What the exercise asks »
Which publications does the text about Fr Paul Adelheim name by title?

Shortly before his death he wrote to his friend: “The fact is that church life in Russia is fading away. And no matter how much they might talk in the Patriarchate about golden domes; unfortunately, the golden domes express only the power of the Church authorities and growth of its wealth at the expense of government revenue, no more. And spiritual life is destroyed and eliminated, and it is destroyed, of course, deliberately by the MP. It destroys everything that can be destroyed in the Church. It creates its material well-being, but destroys spiritual life”.
Fr Paul constantly spoke and wrote that the Church is the Body of Christ and not a bureaucratic structure for the management of profits; that formal, army-like discipline is out of place in the Church; that obedience in the Church should be based on love, conscience and freedom, and not on fear, self-interest and brute force.
Such is the picture of MP depicted by Fr Paul in his blog:
“The MP goes contrary to the canons and traditions. Church Councils are abolished, parishes are converted to retail outlets, the people of God are deprived of participation in church life. The Patriarchate ignores legitimate protests, doesn’t respond to questions from the flock, banishes those who disagree. - Eat what you are offered or go away. The MP is based not on the Gospel and church canons and not on its own laws. It is based on the security forces of the Russian Government, crushing dissent, regardless of church canons. Under the name of "ecclesiastical court" an uncanonical institution was created to crack down on unwanted clergymen or parishes. There is no place to appeal.”
Knowing personally many priests and bishops of the ROCOR, Fr Paul had warned them openly against the union with MP, but his voice stayed unheard.
The last 20 years were for Fr Paul a time of constant attack from his bishop. Fr Paul was removed from his position as rector of the parishes, which he organized. His pastoral efforts were hindered and destroyed; the school created by him was closed. They didn’t defrock him simply to avoid scandal, since Fr Paul was a world-wide known figure. Other priests were afraid to communicate with him, for the fear of the bishop.  An interesting detail: at his funeral there was only one local priest from Pskov, the one who was appointed by the bishop, others didn’t dare to come.
Fr Paul was a righteous man, who was a moral authority for many. All of his life he suffered for Christ, His truth and His Church. Now this life of a confessor was crowned with a martyr’s end.

from a 1973 News Report
Fr. Pavel Adelheim was released this spring. A priest of the Russian Orthodox Church, he had been arrested in December 1969 and sentenced in Tashkent (Uzbekistan) to three years for allegedly beating his wife and children, and two other girls.  He was also accused of spreading 'anti-Soviet slander' (e.g. the writings of Anatoli Levitin). Lengthy documentation on this case was published by the Soviet civil rights leader Valery Chalidze (now in the West) in his unofficial journal Social Problems. A Western visitor who met Fr. Adelheim in 1968 described him as "gentle, kind, patient, tolerant" and said that he spoke of the authorities who persecuted him "not with hatred, but with sadness".   He had been sent to Kagan, a small, poor town in Soviet Central Asia, because he was known to have independent views. The Chronicle of Current Events in April 1970 reported that "Adelheim was widely known in church circles. Thanks to his initiative and energy, the faithful of Kagan were successful in erecting a new place of worship built of stone in place of the shed which served as the local church. The young educated priest was a good preacher and was greatly loved and respected by his parishioners." While in labour camp, Fr. Adelheim was run over by a lorry (some say it was not an accident) and had to have one leg amputated. He is now said to be continuing pastoral work in the Fergana region of Uzbekistan (see Vestnik RSKhD No. 107, p. 169).

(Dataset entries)

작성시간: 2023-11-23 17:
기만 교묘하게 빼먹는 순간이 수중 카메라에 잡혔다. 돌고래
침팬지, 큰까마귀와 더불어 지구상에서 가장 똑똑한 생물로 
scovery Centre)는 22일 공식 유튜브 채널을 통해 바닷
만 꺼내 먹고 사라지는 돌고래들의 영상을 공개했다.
---
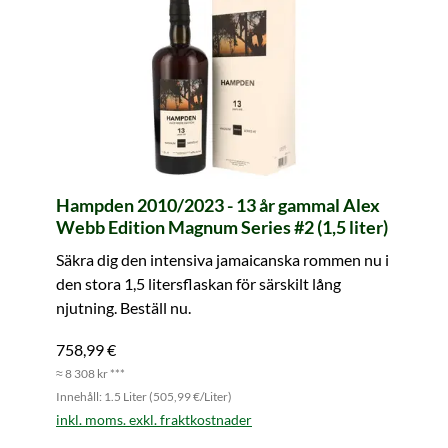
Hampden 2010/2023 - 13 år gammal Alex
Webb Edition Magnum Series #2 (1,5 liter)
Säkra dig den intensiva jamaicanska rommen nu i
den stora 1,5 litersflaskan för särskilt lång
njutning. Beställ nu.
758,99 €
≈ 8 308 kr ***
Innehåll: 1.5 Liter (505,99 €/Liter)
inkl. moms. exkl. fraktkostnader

Answer below »
- Social Problems
- The Chronicle of Current Events
- Vestnik RSKhD